Marineinfanterie-Kommandant Serhij Wolynskyj hat in der Nacht auf Donnerstag einen neuen verzweifelten Appell, diesmal speziell „an das deutsche Volk“ gerichtet: „Mariupol ist noch zu retten! Die Welt muss endlich ‚nie wieder‘ sagen und uns helfen.“ In seinem bisher dritten Hilferuf bittet er Deutschland, „als Garant für den sicheren Auszug der Zivilbevölkerung und des Militärs aus der belagerten Stadt aufzutreten“. Das Böse, das die Welt 1945 habe stoppen können, sei jetzt wieder da, schreibt Kommandant „Wolny“: „Die russischen Besatzer zerstören unsere Städte, töten unsere Kinder, vergewaltigen unsere Frauen und verüben einen Genozid an unserem Volk.“ Deutschland könne sich jetzt „auf die richtige Seite der Geschichte stellen und den Faschismus im Keim stoppen, ehe er alles um sich herum verbrennt“.

Leichen mit Folterspuren

Trotz Putins humanitären Versprechungen wurden die Stadt und das „Asowstal“-Werk auch am Donnerstag von russischen Invasionstruppen bombardiert. Bis Redaktionsschluss gelang es, 79 Menschen aus Mariupol in von Kiew kontrolliertes Gebiet zu evakuieren. Rund 100.000 Einwohner harren weiterhin einer Lösung. Die ukrainische Seite spricht bereits jetzt von Zehntausenden Toten.

Der Screenshot aus einem Drohnenvideo zeigt den Rauch nach einer Explosion auf dem Stahlwerkgelände in Mariupol am 19. April
Der Screenshot aus einem Drohnenvideo zeigt den Rauch nach einer Explosion auf dem Stahlwerkgelände in Mariupol am 19. April Foto: AFP/Handout/Mariupol City Council

Im restlichen Donbass und im Süden des Landes setzten die russischen Streitkräfte ihren Artilleriebeschuss am Donnerstag fort. Die ukrainische Seite meldete heftige Gefechte unter anderem aus der Region Isjum sowie in den Städten Popasna und Rubischne in der Region Luhansk. Das russische Verteidigungsministerium erklärte, es habe eine Reihe von Luftangriffen ausführen lassen, darunter auch auf das südliche Mykolajiw. Der Donbass, den Putin in den kommenden Wochen einnehmen will, umfasst ein fast 55.000 Quadratkilometer großes Gebiet und ist damit etwa doppelt so groß wie Belgien. Das Gebiet an der Grenze zu Russland, das sich bis zur umkämpften Hafenstadt Mariupol am Asowschen Meer erstreckt, verfügt über riesige Kohle- und Metallerzvorkommen.

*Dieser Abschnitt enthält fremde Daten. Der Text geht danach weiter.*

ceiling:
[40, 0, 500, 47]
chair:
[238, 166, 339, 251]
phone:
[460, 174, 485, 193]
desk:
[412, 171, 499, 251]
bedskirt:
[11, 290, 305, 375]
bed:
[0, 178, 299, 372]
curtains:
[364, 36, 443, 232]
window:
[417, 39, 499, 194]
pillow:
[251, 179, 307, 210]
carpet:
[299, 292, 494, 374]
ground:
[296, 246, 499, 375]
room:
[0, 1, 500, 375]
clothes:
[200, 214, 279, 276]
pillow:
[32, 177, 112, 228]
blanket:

In Borodjanka in der Nähe von Kiew wurden derweil nach ukrainischen Angaben neun Leichen von Zivilisten gefunden, von denen einige Folterspuren aufwiesen. Die russischen Streitkräfte hatten sich Ende März im Norden der Ukraine zurückgezogen. Kiew und westliche Staaten werfen Russland Kriegsverbrechen vor. In den Leichenhallen der Region Kiew sollen derzeit mehr als tausend zivile Todesopfer liegen.